Another gift is a deep awareness of inhabiting my body for the first time – of watching, without judgment, how my sorrow ebbs and flows through my blood to my eyes, with that bittersweet sting just before tears fall. I am learning not to fight it, not to shame it, just to let myself drift into the currents of what I’m really feeling – awash with the ache and the possibility of redemption.
I do not want my year of tears for you, but I do want a burgeoning intimacy with other women in your life and a deeper kindness for sorrow.

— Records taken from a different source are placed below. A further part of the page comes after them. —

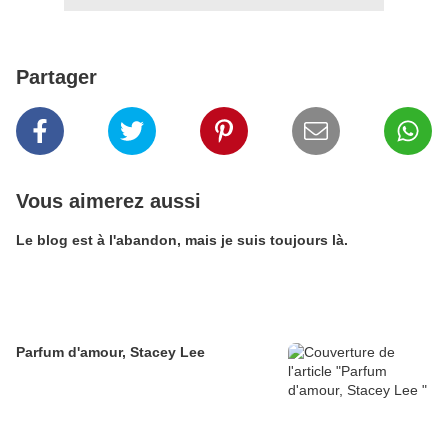
Partager
Vous aimerez aussi
Le blog est à l'abandon, mais je suis toujours là.
Parfum d'amour, Stacey Lee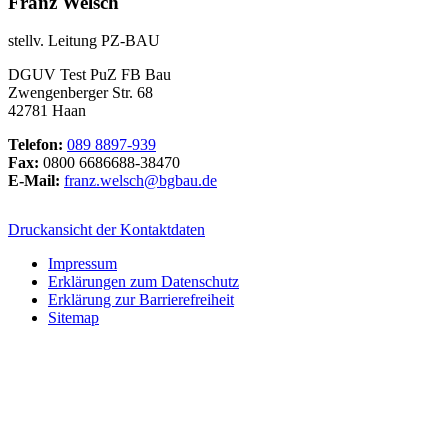
Franz Welsch
stellv. Leitung PZ-BAU
DGUV Test PuZ FB Bau
Zwengenberger Str. 68
42781 Haan
Telefon:
089 8897-939
Fax:
0800 6686688-38470
E-Mail:
franz.welsch@bgbau.de
Druckansicht der Kontaktdaten
Impressum
Erklärungen zum Datenschutz
Erklärung zur Barrierefreiheit
Sitemap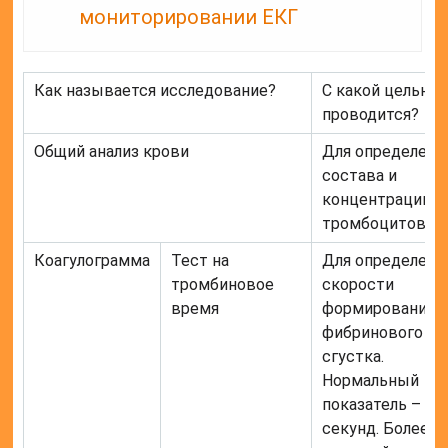
мониторировании ЕКГ
Как называется исследование?
С какой целью
проводится?
Общий анализ крови
Для определени
состава и
концентрации
тромбоцитов.
Коагулограмма
Тест на
Для определени
тромбиновое
скорости
время
формирования
фибринового
сгустка.
Нормальный
показатель – 10
секунд. Более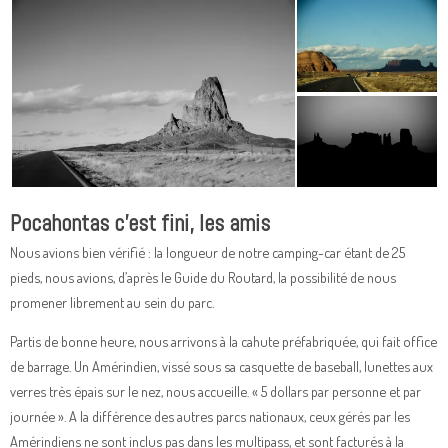
Pocahontas c’est fini, les amis
Nous avions bien vérifié : la longueur de notre camping-car étant de 25
pieds, nous avions, d’après le Guide du Routard, la possibilité de nous
promener librement au sein du parc.
Partis de bonne heure, nous arrivons à la cahute préfabriquée, qui fait office
de barrage. Un Amérindien, vissé sous sa casquette de baseball, lunettes aux
verres très épais sur le nez, nous accueille. « 5 dollars par personne et par
journée ». A la différence des autres parcs nationaux, ceux gérés par les
Amérindiens ne sont inclus pas dans les multipass, et sont facturés à la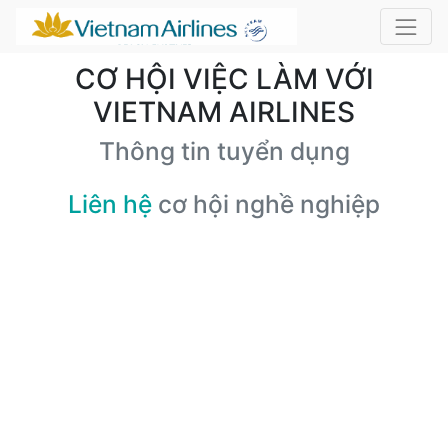
CƠ HỘI VIỆC LÀM VỚI
VIETNAM AIRLINES
Thông tin tuyển dụng
Liên hệ
cơ hội nghề nghiệp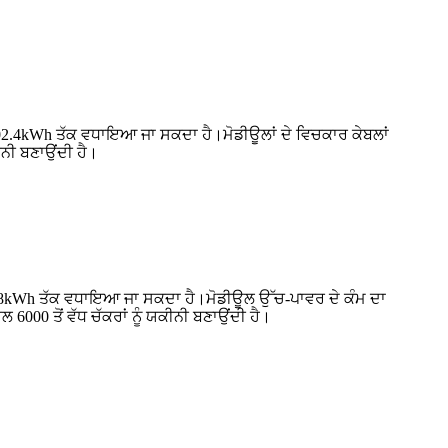
02.4kWh ਤੱਕ ਵਧਾਇਆ ਜਾ ਸਕਦਾ ਹੈ।ਮੋਡੀਊਲਾਂ ਦੇ ਵਿਚਕਾਰ ਕੇਬਲਾਂ
ੀਨੀ ਬਣਾਉਂਦੀ ਹੈ।
76.8kWh ਤੱਕ ਵਧਾਇਆ ਜਾ ਸਕਦਾ ਹੈ।ਮੋਡੀਊਲ ਉੱਚ-ਪਾਵਰ ਦੇ ਕੰਮ ਦਾ
 ਤੋਂ ਵੱਧ ਚੱਕਰਾਂ ਨੂੰ ਯਕੀਨੀ ਬਣਾਉਂਦੀ ਹੈ।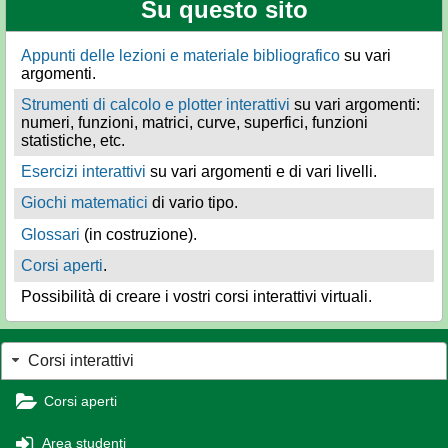
Su questo sito
Appunti delle lezioni e materiale bibliografico
su vari
argomenti.
Strumenti di calcolo e plotter interattivi
su vari argomenti:
numeri, funzioni, matrici, curve, superfici, funzioni
statistiche, etc.
Esercizi interattivi
su vari argomenti e di vari livelli.
Giochi matematici
di vario tipo.
Glossari
(in costruzione).
Corsi aperti
.
Possibilità di creare i vostri corsi interattivi virtuali.
Corsi interattivi
Corsi aperti
Area studenti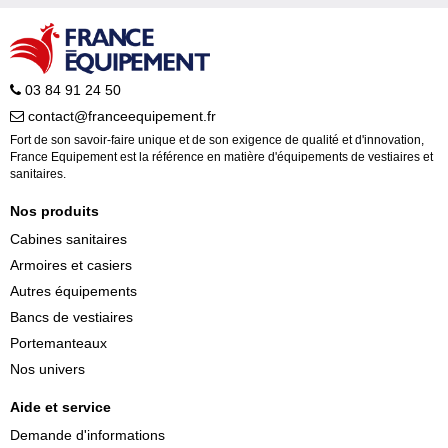
03 84 91 24 50
contact@franceequipement.fr
Fort de son savoir-faire unique et de son exigence de qualité et d'innovation,
France Equipement est la référence en matière d'équipements de vestiaires et
sanitaires.
Nos produits
Cabines sanitaires
Armoires et casiers
Autres équipements
Bancs de vestiaires
Portemanteaux
Nos univers
Aide et service
Demande d'informations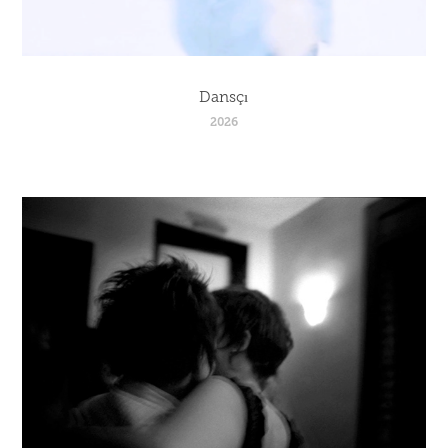
Dansçı
2026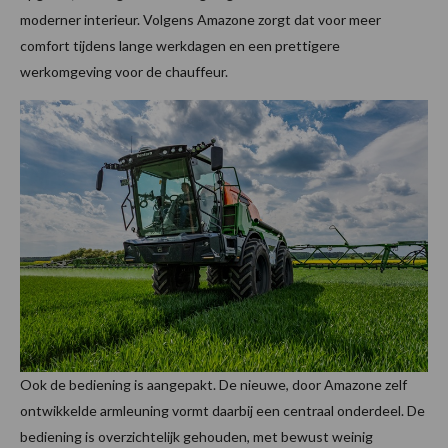
moderner interieur. Volgens Amazone zorgt dat voor meer
comfort tijdens lange werkdagen en een prettigere
werkomgeving voor de chauffeur.
Ook de bediening is aangepakt. De nieuwe, door Amazone zelf
ontwikkelde armleuning vormt daarbij een centraal onderdeel. De
bediening is overzichtelijk gehouden, met bewust weinig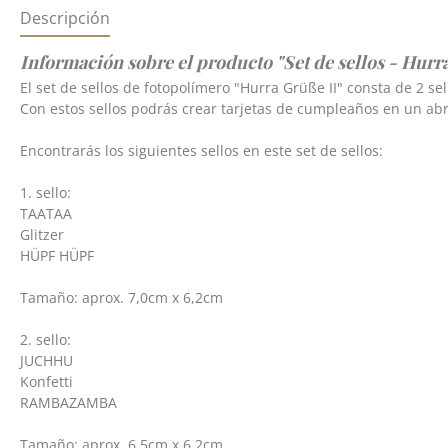
Descripción
Información sobre el producto "Set de sellos - Hurr
El set de sellos de fotopolímero "Hurra Grüße II" consta de 2 se
Con estos sellos podrás crear tarjetas de cumpleaños en un abrir
Encontrarás los siguientes sellos en este set de sellos:
1. sello:
TAATAA
Glitzer
HÜPF HÜPF
Tamaño: aprox. 7,0cm x 6,2cm
2. sello:
JUCHHU
Konfetti
RAMBAZAMBA
Tamaño: aprox. 6,5cm x 6,2cm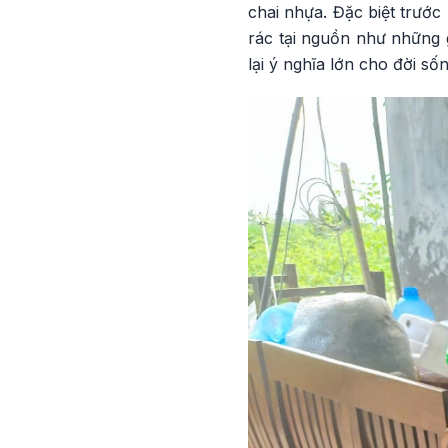
chai nhựa. Đặc biệt trước
rác tại nguồn như những
lại ý nghĩa lớn cho đời s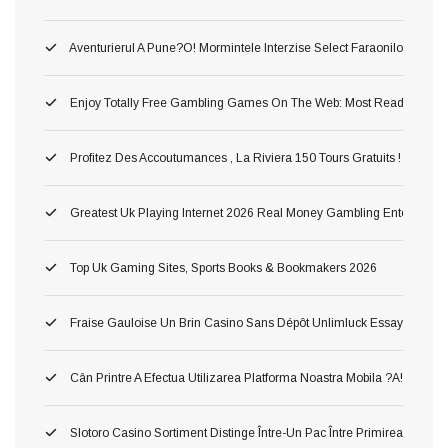
Aventurierul A Pune?o! Mormintele Interzise Select Faraonilor In Pe
Enjoy Totally Free Gambling Games On The Web: Most Readily Usef
Profitez Des Accoutumances , La Riviera 150 Tours Gratuits ! Astuc
Greatest Uk Playing Internet 2026 Real Money Gambling Enterprises
Top Uk Gaming Sites, Sports Books & Bookmakers 2026
Fraise Gauloise Un Brin Casino Sans Dépôt Unlimluck Essayez Gratis
Cân Printre A Efectua Utilizarea Platforma Noastra Mobila ?a!, Ş Inv
Slotoro Casino Sortiment Distinge Între-Un Pac Între Primirea Darnic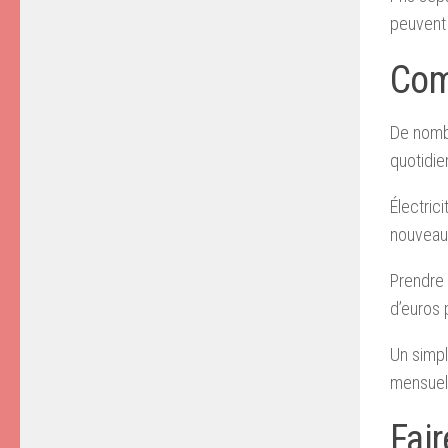
peuvent 
Com
De nombr
quotidie
Électric
nouveaux
Prendre 
d’euros 
Un simpl
mensuell
Fai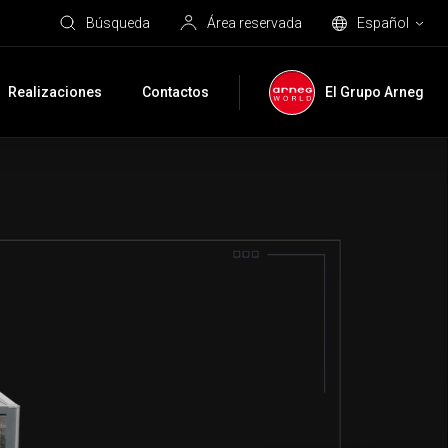
Búsqueda
Área reservada
Español
Realizaciones
Contactos
El Grupo Arneg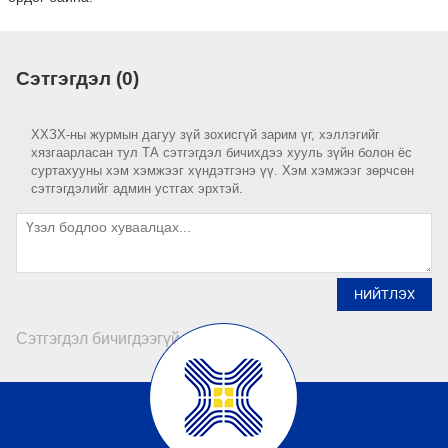
Сэтгэгдэл (0)
ХХЗХ-ны журмын дагуу зүй зохисгүй зарим үг, хэллэгийг
хязгаарласан тул ТА сэтгэгдэл бичихдээ хууль зүйн болон ёс
суртахууны хэм хэмжээг хүндэтгэнэ үү. Хэм хэмжээг зөрчсөн
сэтгэгдэлийг админ устгах эрхтэй.
НИЙТЛЭХ
Сэтгэгдэл бичигдээгүй байна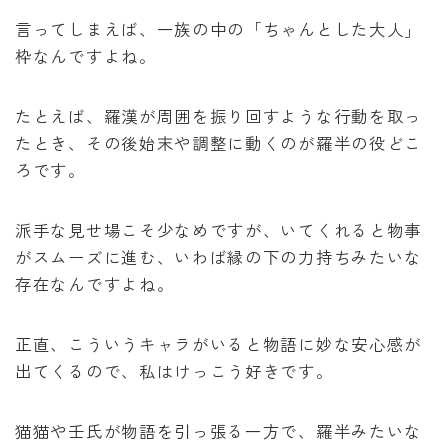
言ってしまえば、一族の中の「ちゃんとした大人」
枠なんですよね。
たとえば、羅漢が周囲を振り回すような行動を取っ
たとき、その後始末や調整に動くのが羅半の役どこ
ろです。
派手な見せ場こそ少なめですが、いてくれると物事
がスムーズに進む、いわば縁の下の力持ちみたいな
存在なんですよね。
正直、こういうキャラがいると物語に妙な安心感が
出てくるので、私はけっこう好きです。
猫猫や壬氏が物語を引っ張る一方で、羅半みたいな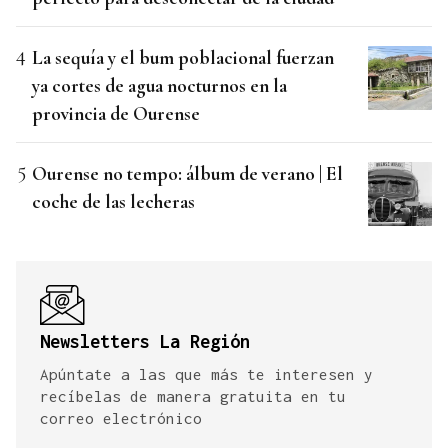
La sequía y el bum poblacional fuerzan
ya cortes de agua nocturnos en la
provincia de Ourense
Ourense no tempo: álbum de verano | El
coche de las lecheras
Newsletters La Región
Apúntate a las que más te interesen y
recíbelas de manera gratuita en tu
correo electrónico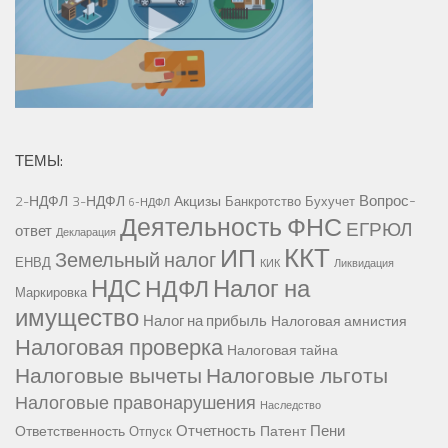
ТЕМЫ:
Вопрос-
2-НДФЛ
3-НДФЛ
Акцизы
Банкротство
Бухучет
6-НДФЛ
Деятельность ФНС
ЕГРЮЛ
ответ
Декларация
ККТ
ИП
Земельный налог
ЕНВД
КИК
Ликвидация
НДС
Налог на
НДФЛ
Маркировка
имущество
Налог на прибыль
Налоговая амнистия
Налоговая проверка
Налоговая тайна
Налоговые вычеты
Налоговые льготы
Налоговые правонарушения
Наследство
Отчетность
Пени
Ответственность
Патент
Отпуск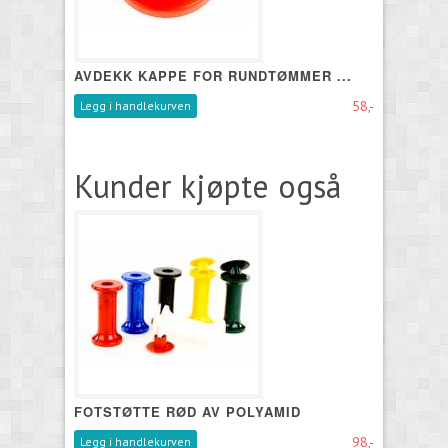
AVDEKK KAPPE FOR RUNDTØMMER ...
58,-
Legg i handlekurven
Kunder kjøpte også
FOTSTØTTE RØD AV POLYAMID
98,-
Legg i handlekurven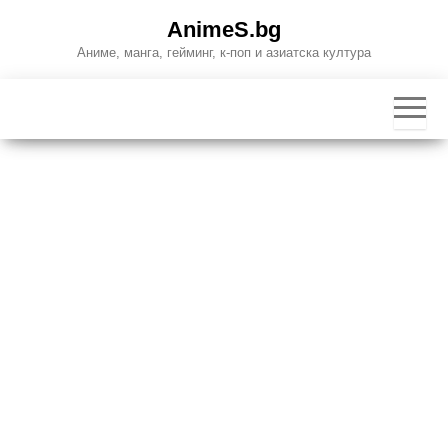
Skip
AnimeS.bg
to
Аниме, манга, гейминг, к-поп и азиатска култура
the
content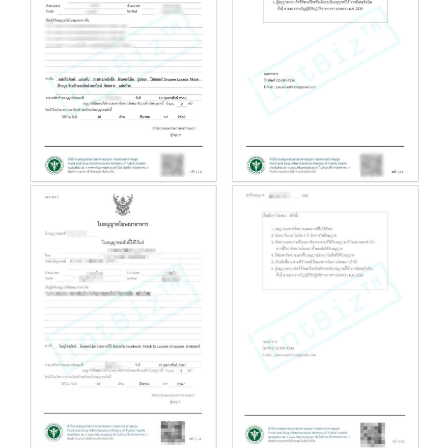
4.3 ขออนุญาตนำเข้าหรือสั่งอาหารเป็นการเฉพาะคราว
รับจด อย. วัตถุอันตราย
5.1 ขออนุญาตสถานที่นำเข้า และจัดเก็บวัตถุอันตราย
5.2 ขึ้นทะเบียนวัตถุอันตรายประเภทที่ 1-4
รับจด อย. / รับต่อใบอนุญาต อย.
6.1 รับต่อใบอนุญาตสถานประกอบการ เครื่องมือแพทย์/
เครื่องสำอาง/อาหาร/วัตถุอันตราย
6.2 รับต่อใบจดแจ้งผลิตภัณฑ์ เครื่องมือแพทย์/เครื่อง
สำอาง/อาหาร/วัตถุอันตราย
ลูกค้า อย. บางส่วน ของเรา
ฆอ. โฆษณาอาหาร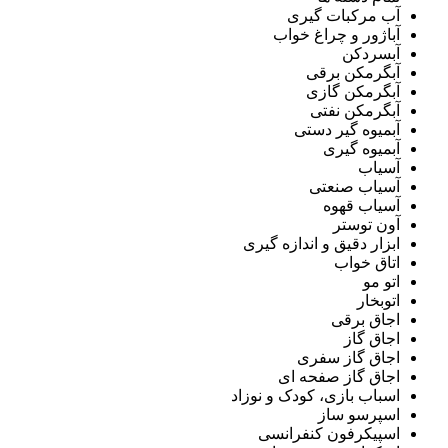
آب مرکبات گیری
آباژور و چراغ خواب
آبسردکن
آبگرمکن برقی
آبگرمکن گازی
آبگرمکن نفتی
آبمیوه گیر دستی
آبمیوه گیری
آسیاب
آسیاب صنعتی
آسیاب قهوه
آون توستر
ابزار دقیق و اندازه گیری
اتاق خواب
اتو مو
اتوبخار
اجاق برقی
اجاق گاز
اجاق گاز سفری
اجاق گاز صفحه ای
اسباب بازی، کودک و نوزاد
اسپرسو ساز
اسپیکرفون کنفرانسی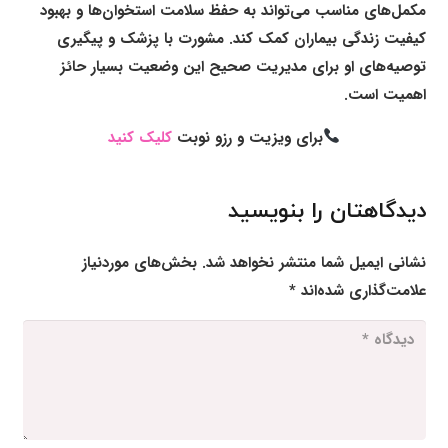
مکمل‌های مناسب می‌تواند به حفظ سلامت استخوان‌ها و بهبود
کیفیت زندگی بیماران کمک کند. مشورت با پزشک و پیگیری
توصیه‌های او برای مدیریت صحیح این وضعیت بسیار حائز
اهمیت است.
برای ویزیت و رزو نوبت
کلیک کنید
دیدگاهتان را بنویسید
نشانی ایمیل شما منتشر نخواهد شد.
بخش‌های موردنیاز
علامت‌گذاری شده‌اند
*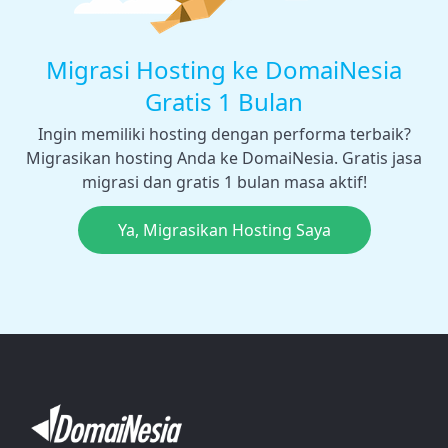
Migrasi Hosting ke DomaiNesia
Gratis 1 Bulan
Ingin memiliki hosting dengan performa terbaik?
Migrasikan hosting Anda ke DomaiNesia. Gratis jasa
migrasi dan gratis 1 bulan masa aktif!
Ya, Migrasikan Hosting Saya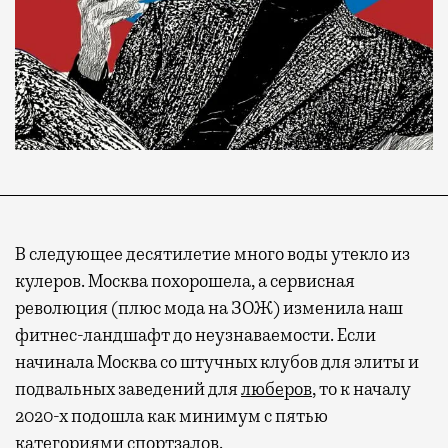
В следующее десятилетие много воды утекло из
кулеров. Москва похорошела, а сервисная
революция (плюс мода на ЗОЖ) изменила наш
фитнес-ландшафт до неузнаваемости. Если
начинала Москва со штучных клубов для элиты и
подвальных заведений для
люберов
, то к началу
2020-х подошла как минимум с пятью
категориями спортзалов.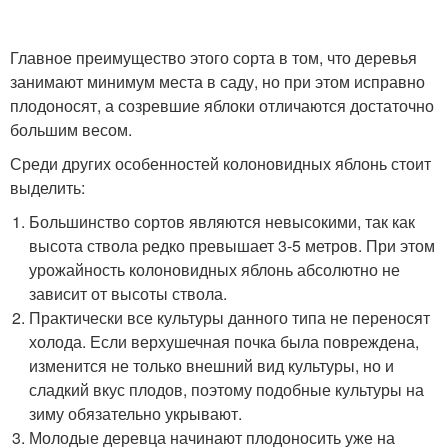
Главное преимущество этого сорта в том, что деревья
занимают минимум места в саду, но при этом исправно
плодоносят, а созревшие яблоки отличаются достаточно
большим весом.
Среди других особенностей колоновидных яблонь стоит
выделить:
Большинство сортов являются невысокими, так как
высота ствола редко превышает 3-5 метров. При этом
урожайность колоновидных яблонь абсолютно не
зависит от высоты ствола.
Практически все культуры данного типа не переносят
холода. Если верхушечная почка была повреждена,
изменится не только внешний вид культуры, но и
сладкий вкус плодов, поэтому подобные культуры на
зиму обязательно укрывают.
Молодые деревца начинают плодоносить уже на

I want you to be able to sit with a crying friend or lover and not try to fix it or escape it, but to just let it wash over you and be present. I want you to do this for yourself. I want you to feel how distress or regret floods your body, letting it course right through you and move on. I want you to allow the rising sentiments to claim you and trust that crying is a valid and acceptable part of the process of healing. I want you to find the words to express what your tears signify and how they connect you with others experiencing that same sentiment in that same moment.
Take to the notebook page, to your blog, to these comments, and tell of the way it feels to cry—the way it feels to release your suffering—the way it feels to greet your own personal high-tide times with bravery and swim on.